§ **Tasks to carry out**:
1. From the liquid biopsy webinar page below, list every type of actionable variant that ctDNA assays are said to need to measure.
2. Extend the liquid biopsy webinar page below, picking up right after its final sentence.

§ **Page excerpt**:
[Start of Attachment]
November 7, 2017
11 am to 12 pm EDT

Sponsored by
SeraCare Life Sciences



Webinar Description:

Recent advances in clinical genomics diagnostic and bioinformatics technology have made repeatable, minimally invasive assays for tumor genotyping a reality. Today, expectations are high for molecular oncology labs to integrate liquid biopsy technology into their test menus as a diagnostic and for therapy guidance (CDx).

To achieve the full clinical potential of circulating tumor DNA (ctDNA) biomarkers, laboratories must be able to achieve very high specificity measuring a range of actionable variants, including a multitude of gene-specific SNVs, insertions, deletions, and structural variants. Their assays must be robust and extremely sensitive in order to measure the very low variant allelic frequencies (<0.2%) found circulating in a complex medium like blood. These lofty performance goals must be met while keeping validation costs low and operating costs competitive – at the same time, robust QC monitoring must be ensured.

Learning Objectives:

  • How to leverage the latest ctDNA tools
  • How to design and validate liquid biopsy assays with an eye toward potential future guidelines and regulations
  • Approaches to technology selection


Tony GodfreyTony E Godfrey, PhD

Associate Chair, Surgical Research and Professor of Surgery

Boston University School of Medicine

Dr. Godfrey’s research is focused on cancer genetics and molecular pathology. His research projects use state-of-the-art genetic and genomic approaches to address clinical needs in the areas of cancer diagnosis, prognosis and therapy. Currently, the major focus of Dr. Godfrey’s research is on Barrett’s esophagus and esophageal adenocarcinoma. The Godfrey lab works closely with translational research teams comprised of surgeons, pathologists, and oncologists in order to develop new molecular approaches to cancer detection, staging, and treatment.

Margaret GulleyMargaret Gulley, MD

Professor, Department of Pathology and Laboratory Medicine

University of North Carolina School of Medicine

The Gulley Lab studies virus-related malignancies including lymphoma and carcinomas (nasopharyngeal, oropharyngeal and gastric), as well as premalignant lesions and non-invasive tests of neoplasia. Molecular and immunologic techniques are used to evaluate viral gene expression and to evaluate interactions between viral and cellular gene products. A related focus of clinical research is to advance the use of genomic technology in diagnostic pathology, with the aim of improving outcomes for patients with cancer, heritable disease, and infectious disease.
[End of Attachment]
§ **Data provided**:
[Start of Attachment]
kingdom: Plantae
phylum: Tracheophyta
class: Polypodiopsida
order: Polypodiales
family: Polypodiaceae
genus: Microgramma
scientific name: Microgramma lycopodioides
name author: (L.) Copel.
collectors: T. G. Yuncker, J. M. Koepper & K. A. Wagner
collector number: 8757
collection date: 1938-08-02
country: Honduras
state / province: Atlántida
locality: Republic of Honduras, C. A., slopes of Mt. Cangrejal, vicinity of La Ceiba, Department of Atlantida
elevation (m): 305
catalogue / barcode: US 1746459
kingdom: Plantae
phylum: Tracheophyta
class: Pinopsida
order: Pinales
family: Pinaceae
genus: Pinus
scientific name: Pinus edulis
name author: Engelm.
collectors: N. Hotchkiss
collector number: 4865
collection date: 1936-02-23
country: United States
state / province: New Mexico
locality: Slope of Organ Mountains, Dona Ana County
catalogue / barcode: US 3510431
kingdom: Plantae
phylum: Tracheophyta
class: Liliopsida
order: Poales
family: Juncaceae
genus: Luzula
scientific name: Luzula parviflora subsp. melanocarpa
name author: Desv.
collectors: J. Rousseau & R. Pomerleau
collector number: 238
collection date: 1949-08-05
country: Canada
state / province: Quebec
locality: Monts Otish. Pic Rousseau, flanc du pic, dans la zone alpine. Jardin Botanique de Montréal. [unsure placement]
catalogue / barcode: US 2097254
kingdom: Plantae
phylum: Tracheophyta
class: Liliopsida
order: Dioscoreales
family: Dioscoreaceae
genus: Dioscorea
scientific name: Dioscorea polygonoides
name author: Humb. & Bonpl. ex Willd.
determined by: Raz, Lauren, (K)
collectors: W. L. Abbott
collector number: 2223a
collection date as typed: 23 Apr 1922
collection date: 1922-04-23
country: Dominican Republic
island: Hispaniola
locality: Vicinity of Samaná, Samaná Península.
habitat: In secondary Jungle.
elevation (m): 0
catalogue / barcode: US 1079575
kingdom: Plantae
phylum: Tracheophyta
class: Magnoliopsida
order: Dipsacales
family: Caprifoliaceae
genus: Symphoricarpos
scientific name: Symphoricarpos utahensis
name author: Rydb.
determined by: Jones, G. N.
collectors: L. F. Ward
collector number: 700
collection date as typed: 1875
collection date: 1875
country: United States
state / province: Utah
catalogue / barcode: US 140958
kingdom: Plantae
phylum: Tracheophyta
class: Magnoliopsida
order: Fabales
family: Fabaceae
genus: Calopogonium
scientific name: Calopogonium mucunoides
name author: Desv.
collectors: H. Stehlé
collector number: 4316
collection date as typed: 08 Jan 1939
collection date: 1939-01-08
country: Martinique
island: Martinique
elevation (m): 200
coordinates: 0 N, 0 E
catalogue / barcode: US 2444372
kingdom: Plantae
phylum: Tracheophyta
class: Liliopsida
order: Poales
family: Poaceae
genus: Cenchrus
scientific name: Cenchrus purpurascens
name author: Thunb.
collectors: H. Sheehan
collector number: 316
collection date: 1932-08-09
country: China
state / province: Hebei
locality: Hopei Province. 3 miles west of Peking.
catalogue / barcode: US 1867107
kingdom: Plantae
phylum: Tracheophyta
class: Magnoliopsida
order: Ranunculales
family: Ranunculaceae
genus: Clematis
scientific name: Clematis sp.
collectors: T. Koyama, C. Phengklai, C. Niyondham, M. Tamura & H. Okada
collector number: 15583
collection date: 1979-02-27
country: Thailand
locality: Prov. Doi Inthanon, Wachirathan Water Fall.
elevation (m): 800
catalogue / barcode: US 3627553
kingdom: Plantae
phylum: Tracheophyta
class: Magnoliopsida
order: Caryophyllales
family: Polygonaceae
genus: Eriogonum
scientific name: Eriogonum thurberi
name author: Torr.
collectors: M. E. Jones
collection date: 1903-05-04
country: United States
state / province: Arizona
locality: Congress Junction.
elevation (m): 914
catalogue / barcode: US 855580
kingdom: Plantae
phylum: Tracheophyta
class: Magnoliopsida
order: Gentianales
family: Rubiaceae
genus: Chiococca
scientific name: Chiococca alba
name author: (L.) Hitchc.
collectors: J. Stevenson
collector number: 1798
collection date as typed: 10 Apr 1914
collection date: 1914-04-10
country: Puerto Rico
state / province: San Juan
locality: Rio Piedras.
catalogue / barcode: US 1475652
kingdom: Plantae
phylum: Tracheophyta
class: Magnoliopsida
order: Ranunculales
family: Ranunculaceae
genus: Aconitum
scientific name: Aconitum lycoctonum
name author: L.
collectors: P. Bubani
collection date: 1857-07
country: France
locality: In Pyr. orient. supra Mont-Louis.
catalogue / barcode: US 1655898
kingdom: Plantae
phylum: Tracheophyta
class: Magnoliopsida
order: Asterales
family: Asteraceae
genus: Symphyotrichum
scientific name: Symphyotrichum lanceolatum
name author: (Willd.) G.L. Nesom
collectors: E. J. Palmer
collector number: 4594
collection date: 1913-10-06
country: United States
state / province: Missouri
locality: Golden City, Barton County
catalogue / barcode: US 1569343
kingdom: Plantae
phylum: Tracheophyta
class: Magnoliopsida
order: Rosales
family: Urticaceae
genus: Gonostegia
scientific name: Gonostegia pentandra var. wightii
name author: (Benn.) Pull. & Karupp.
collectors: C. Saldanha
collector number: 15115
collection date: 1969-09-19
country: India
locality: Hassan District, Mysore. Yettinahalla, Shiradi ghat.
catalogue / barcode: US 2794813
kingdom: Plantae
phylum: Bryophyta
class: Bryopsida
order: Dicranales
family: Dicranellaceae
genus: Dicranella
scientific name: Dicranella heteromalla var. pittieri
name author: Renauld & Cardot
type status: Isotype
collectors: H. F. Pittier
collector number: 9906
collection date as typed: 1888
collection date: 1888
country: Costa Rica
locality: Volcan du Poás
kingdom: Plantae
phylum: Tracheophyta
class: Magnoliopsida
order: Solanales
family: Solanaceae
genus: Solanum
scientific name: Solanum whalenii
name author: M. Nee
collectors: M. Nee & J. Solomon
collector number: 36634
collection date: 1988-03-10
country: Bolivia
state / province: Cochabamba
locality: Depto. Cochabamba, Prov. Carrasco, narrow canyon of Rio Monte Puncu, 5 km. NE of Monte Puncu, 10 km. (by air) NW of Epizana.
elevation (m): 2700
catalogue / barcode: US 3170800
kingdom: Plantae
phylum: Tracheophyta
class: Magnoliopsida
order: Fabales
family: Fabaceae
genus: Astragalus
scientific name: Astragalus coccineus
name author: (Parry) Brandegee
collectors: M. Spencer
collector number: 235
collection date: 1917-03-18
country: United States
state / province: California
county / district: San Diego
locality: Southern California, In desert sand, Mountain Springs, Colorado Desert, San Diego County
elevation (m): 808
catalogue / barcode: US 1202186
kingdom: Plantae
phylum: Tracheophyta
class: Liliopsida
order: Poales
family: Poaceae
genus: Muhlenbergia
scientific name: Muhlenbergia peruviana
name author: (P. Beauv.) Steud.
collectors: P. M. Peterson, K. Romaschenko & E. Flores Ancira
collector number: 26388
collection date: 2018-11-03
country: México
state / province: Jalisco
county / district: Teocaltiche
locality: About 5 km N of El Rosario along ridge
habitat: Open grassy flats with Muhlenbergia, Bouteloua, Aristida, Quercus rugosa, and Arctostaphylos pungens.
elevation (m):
[End of Attachment]
§ **Answers**:
1.
- Gene-specific SNVs
- Insertions
- Deletions
- Structural variants

2.
Gregory TsongalisGregory Tsongalis, PhD

Professor of Pathology and Director, Clinical Genomics and Advanced Technology, Department of Pathology

Geisel School of Medicine, Dartmouth College

Dr. Tsongalis is a leading investigator in molecular oncology and clinical genomics and is a past President of the Association of Molecular Pathology. Dr. Tsongalis’ research includes developing novel technologies and approaches for biomarker discovery and molecular pathology using NGS and other advanced technologies. Dr. Tsongalis’ clinical lab focuses on DNA and RNA testing for oncology, pharmacogenomics, and genetic disease testing.

Russell GarlickRussell Garlick, PhD

Chief Scientific Officer

SeraCare Life Sciences

Dr. Garlick is an experienced executive scientific and R&D leader from the life science industry with over 30 years of experience. At SeraCare, he has led scientific efforts into designing and developing clinical genomics products through scientific collaborations and technology transfer with clinical research opinion leaders in the areas of oncology, fetal maternal medicine, inherited diseases, infectious diseases, and for new QC approaches applied to next-generation sequencing assays.